__TASK INSTRUCTIONS__: Return each line of the listing that has the word "DEPTH" in it.

__RECORDS FOR THE TASK__:
====

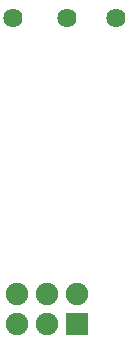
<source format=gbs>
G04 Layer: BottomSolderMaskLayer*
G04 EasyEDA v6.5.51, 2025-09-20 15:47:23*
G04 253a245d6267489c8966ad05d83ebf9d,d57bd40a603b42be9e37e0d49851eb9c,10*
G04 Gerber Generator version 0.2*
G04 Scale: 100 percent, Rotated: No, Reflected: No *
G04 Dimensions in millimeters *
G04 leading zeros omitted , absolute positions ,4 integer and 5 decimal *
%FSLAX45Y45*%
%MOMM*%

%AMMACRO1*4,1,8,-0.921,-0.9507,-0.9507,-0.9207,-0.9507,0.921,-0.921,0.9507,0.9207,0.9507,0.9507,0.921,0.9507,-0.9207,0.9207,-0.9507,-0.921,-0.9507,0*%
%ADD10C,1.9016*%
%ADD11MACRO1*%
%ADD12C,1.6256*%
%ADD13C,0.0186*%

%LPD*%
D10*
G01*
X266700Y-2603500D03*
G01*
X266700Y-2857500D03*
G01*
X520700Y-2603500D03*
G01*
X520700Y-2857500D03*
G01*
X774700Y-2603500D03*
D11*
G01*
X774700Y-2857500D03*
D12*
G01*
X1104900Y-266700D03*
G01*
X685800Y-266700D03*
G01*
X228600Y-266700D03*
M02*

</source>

====

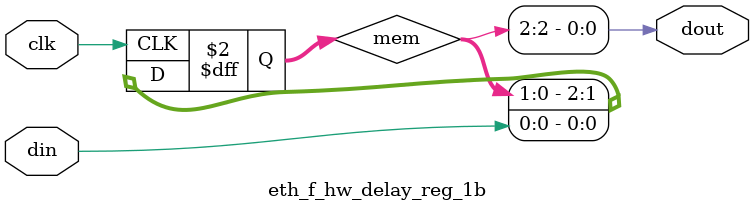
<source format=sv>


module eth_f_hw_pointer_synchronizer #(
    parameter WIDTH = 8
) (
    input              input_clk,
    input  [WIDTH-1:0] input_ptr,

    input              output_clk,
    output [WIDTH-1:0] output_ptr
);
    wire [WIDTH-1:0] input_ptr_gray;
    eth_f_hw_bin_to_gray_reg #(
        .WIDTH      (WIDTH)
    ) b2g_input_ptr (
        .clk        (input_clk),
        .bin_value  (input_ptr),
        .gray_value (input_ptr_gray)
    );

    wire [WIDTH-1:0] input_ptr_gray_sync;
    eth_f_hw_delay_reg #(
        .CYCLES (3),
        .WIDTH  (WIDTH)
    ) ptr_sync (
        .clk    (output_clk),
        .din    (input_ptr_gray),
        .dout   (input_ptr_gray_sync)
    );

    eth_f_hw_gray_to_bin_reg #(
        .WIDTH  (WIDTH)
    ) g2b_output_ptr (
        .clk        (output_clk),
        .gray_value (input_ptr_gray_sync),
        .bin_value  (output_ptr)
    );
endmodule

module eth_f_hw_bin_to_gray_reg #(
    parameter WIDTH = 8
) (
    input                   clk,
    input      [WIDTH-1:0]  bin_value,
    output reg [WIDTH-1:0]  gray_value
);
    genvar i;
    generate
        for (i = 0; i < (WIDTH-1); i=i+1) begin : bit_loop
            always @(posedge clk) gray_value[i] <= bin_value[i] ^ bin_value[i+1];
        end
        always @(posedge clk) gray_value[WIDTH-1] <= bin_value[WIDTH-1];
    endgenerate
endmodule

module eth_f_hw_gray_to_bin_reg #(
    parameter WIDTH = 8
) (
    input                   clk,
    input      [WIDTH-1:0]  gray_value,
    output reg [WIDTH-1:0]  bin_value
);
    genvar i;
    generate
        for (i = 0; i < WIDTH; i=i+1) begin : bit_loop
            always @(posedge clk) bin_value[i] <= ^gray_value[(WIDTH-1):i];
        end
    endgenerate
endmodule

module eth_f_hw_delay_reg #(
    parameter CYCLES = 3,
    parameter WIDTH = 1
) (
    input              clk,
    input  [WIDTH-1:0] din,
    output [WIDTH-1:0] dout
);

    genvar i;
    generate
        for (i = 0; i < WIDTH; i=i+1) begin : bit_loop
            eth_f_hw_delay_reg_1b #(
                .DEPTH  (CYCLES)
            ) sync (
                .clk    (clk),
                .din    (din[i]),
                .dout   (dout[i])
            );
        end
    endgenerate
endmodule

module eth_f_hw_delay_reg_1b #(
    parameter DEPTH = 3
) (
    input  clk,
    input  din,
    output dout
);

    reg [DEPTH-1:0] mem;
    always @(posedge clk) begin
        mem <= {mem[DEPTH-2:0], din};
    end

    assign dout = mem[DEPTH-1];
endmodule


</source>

====

__RESULT OF THE EXERCISE__:
                .DEPTH  (CYCLES)
    parameter DEPTH = 3
    reg [DEPTH-1:0] mem;
        mem <= {mem[DEPTH-2:0], din};
    assign dout = mem[DEPTH-1];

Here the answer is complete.